Red Rex eyed him strangely. "H'm, yes," he said. "I have a vivid imagination in such matters. I can almost fancy I have eaten a whole pie--two--three--four whole pies! What a feast!"

Harold's eyes had been straying toward something white concealed in the grass not far from the Red King's seat. He took a step forward now, bending low. Then he uttered an exclamation.

"Five pies, Your Majesty!" he cried, looking straight at the King. "There were six, which the old woman stole. Here are five empty pie-plates!"

"What a strange coincidence!" cried the Red King, flushing and twiddling at his sword-hilt uneasily. "These coincidences do happen quite startlingly sometimes. Ha-hum!" He coughed and frowned forbiddingly.

"Surely, none of your men could have stolen my mother's pies (and, indeed, one of them was yours), Your Majesty. They would not have been so mean!"

"They would not have been so reckless," corrected Red Rex. "No, no! it took courage to make such an attempt; great courage, my boy!"

"Courage!" cried Harold. "I call it something else,--to steal the pies of a poor widow and deprive her son of his desserts.
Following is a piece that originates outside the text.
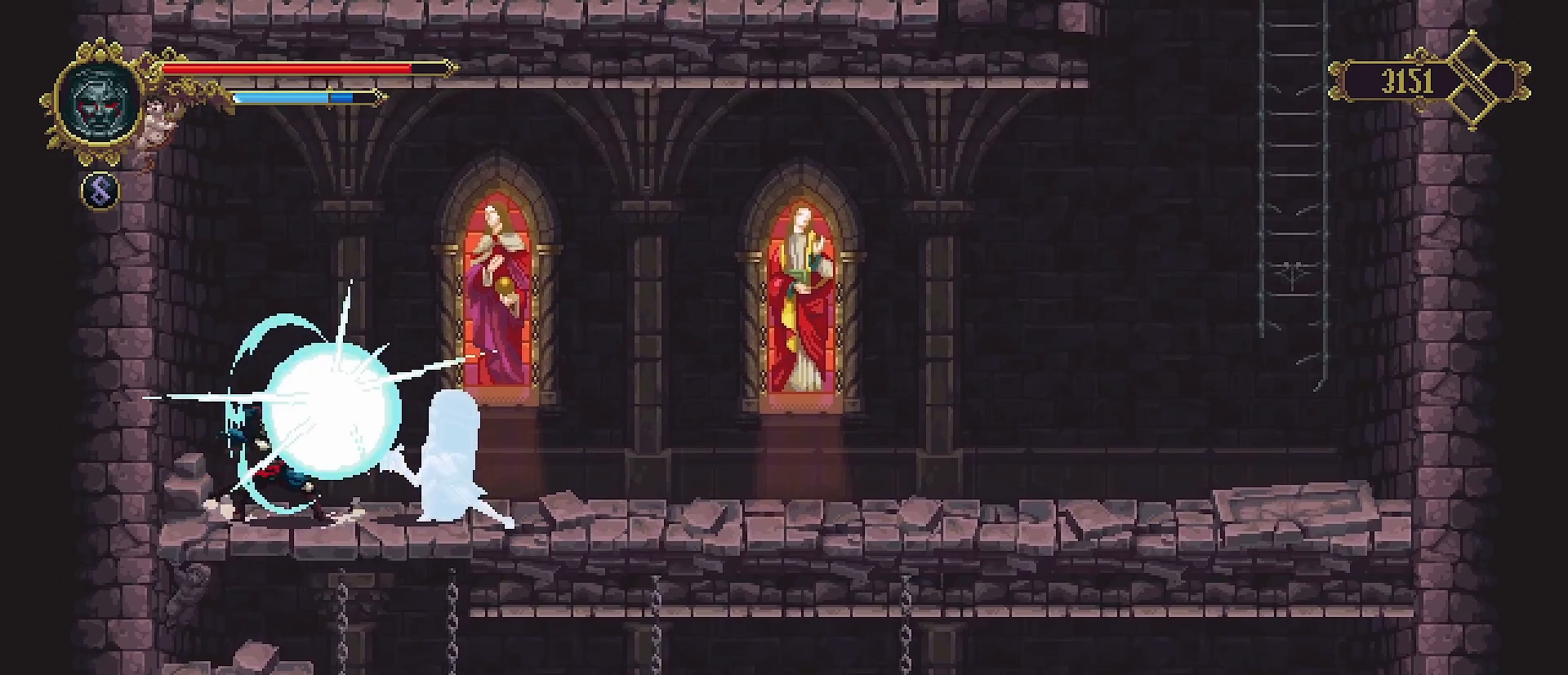
{"buttons": [], "left_stick": "center", "right_stick": "center", "events": [[100, "SQUARE", "down"], [200, "SQUARE", "up"], [300, "SQUARE", "down"], [367, "SQUARE", "up"], [400, "SQUARE", "down"], [500, "SQUARE", "up"]]}
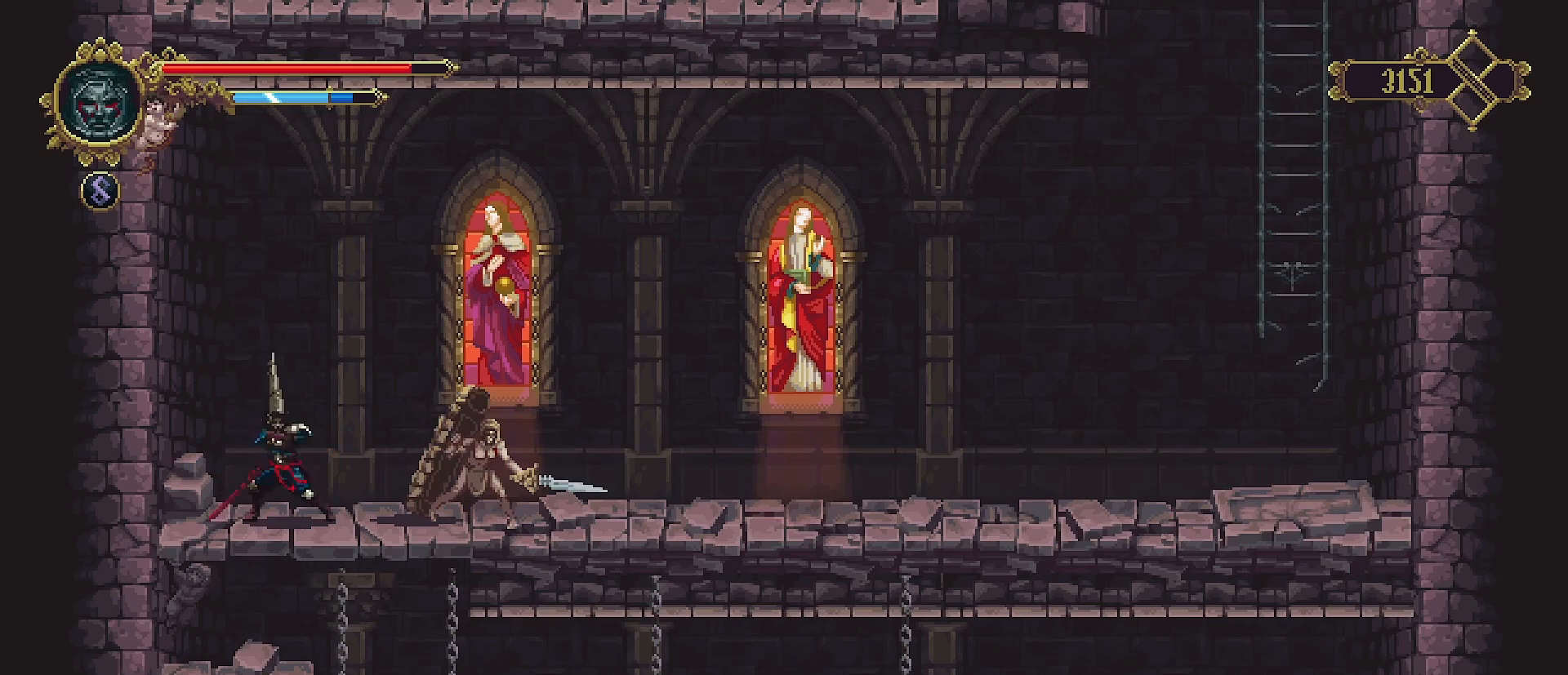
{"buttons": [], "left_stick": "right", "right_stick": "center", "events": [[167, "left_stick", "right"]]}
I call it mean and disgraceful!"

"Tut, tut, boy! You do not know what you are saying!" blustered the War-Lord, growing very red.

"Often it takes courage to do what others call an ill deed. And an ill deed is ill, only as you look at it; so I say! Everything depends upon the point of view; remember that. Suppose the man who stole those pies was starving and needed them for his comfort?"

"Suppose, indeed!" retorted Harold. "Suppose he came to our front door and asked my mother for them, like a gentleman? She would not have refused to sell, if he had money. She would have given, if he had none. She is like that, is my good mother!"